Overall, though, it did contribute - as did lots of other unpleasant stuff - to the hardening & moral/ethical degradation of everyone in the group, culminating in several murders (justified as "it was them or us") and eventually the protagonist attacking his own brother's farm/sanctuary. None of which is presented as "authorly opinion" - it's pretty clear the author is simply telling a horrifying tale that starts with premise A and is grimly marching to inevitable conclusion Z.

In fact, I don't think there's ever much "authorly opinion" in Christopher's books. He's simply telling a story and, for all his other faults, the man could write deftly, clearly, & succinctly. In fact the big problem I have with Bad Dreams, which I touched on above, is down to exactly that - I can't tell whether the English nationalism and anti-German / anti-EU sentiments that come to a head & are pretty much hammered home at the end of the book are simply the story, or whether it's an unusual case of him inserting his own opinions.
posted by Pinback at 5:40 PM on April 17 [1 favorite]


_The White Mountains_ spoke to a central terror of childhood: you become aware that you are a conscious being in a world where everyone goes mentally vacant or insane at the age of puberty. The second and third novels were glorious dessert and as a kid I loved the details of the hot, heavy domed city and was creeped out by the slavish devotion of the Capped. Looking back though I think they were comforting distractions from what made the first book profoundly great.

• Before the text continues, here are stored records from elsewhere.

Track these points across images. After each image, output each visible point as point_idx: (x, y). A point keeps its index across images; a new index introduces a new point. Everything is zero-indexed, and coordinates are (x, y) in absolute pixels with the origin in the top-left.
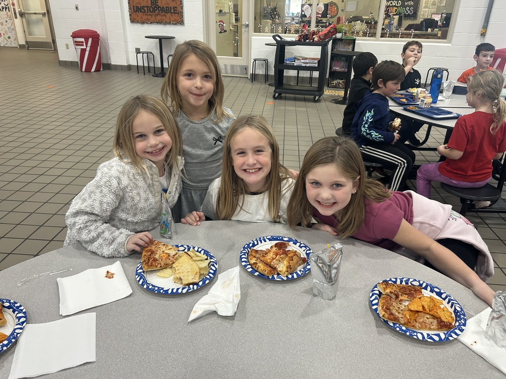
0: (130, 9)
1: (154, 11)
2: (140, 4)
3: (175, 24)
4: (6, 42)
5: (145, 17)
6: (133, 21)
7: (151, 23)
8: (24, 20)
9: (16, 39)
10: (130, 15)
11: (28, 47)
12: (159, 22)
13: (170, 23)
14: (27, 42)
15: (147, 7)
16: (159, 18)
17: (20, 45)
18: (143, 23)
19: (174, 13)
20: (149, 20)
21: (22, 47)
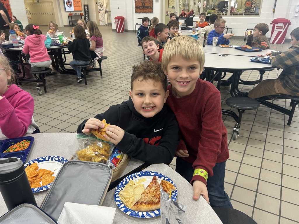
0: (135, 7)
1: (143, 8)
2: (139, 5)
3: (150, 13)
4: (102, 23)
5: (140, 11)
6: (136, 12)
7: (142, 13)
8: (108, 14)
9: (105, 22)
10: (135, 10)
11: (108, 25)
12: (145, 12)
13: (148, 13)
14: (108, 23)
15: (141, 6)
16: (145, 11)
17: (106, 24)
18: (139, 13)
19: (150, 8)
20: (141, 12)
21: (106, 25)
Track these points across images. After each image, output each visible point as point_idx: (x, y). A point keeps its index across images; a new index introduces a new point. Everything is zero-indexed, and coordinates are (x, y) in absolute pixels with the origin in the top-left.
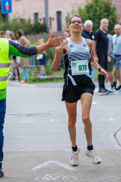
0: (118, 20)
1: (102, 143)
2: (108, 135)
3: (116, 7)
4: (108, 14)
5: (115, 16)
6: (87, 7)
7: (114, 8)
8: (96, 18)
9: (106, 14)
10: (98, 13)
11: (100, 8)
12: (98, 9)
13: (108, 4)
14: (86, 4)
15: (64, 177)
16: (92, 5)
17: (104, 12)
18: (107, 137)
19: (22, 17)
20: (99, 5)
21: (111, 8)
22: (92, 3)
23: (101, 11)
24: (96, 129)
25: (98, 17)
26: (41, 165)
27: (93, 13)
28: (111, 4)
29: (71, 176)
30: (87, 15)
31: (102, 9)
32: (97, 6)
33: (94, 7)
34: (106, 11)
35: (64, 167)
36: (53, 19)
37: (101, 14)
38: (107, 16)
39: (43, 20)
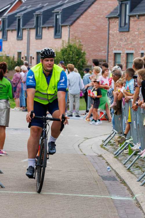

The books do hold up for me. Re-reading them as an adult I noticed how spare they were. The pictures they made in my head as a kid were huge, and years later I could see the small brushstrokes the author had used to start my own imaginary landscape: the sign in Will's hideout (lect city), the taste of the moldy leather strap he bites down on when they cut the button out of his armpit.
posted by ssr_of_V at 10:24 PM on April 17 [4 favorites]


I loved reading the comic strips in Boys Life every month, though when I started the series it was already well into the story. Then, on a glorious Saturday morning browsing garage sales with my Mom, I found a giant stack of old Boys Life magazines for a few dollars. I loved getting to go back and read the series from the first issue it ran... and such a joy to see these all collected!

Which brings me to another question: Have these comic strips ever been collected and published as a graphic novel???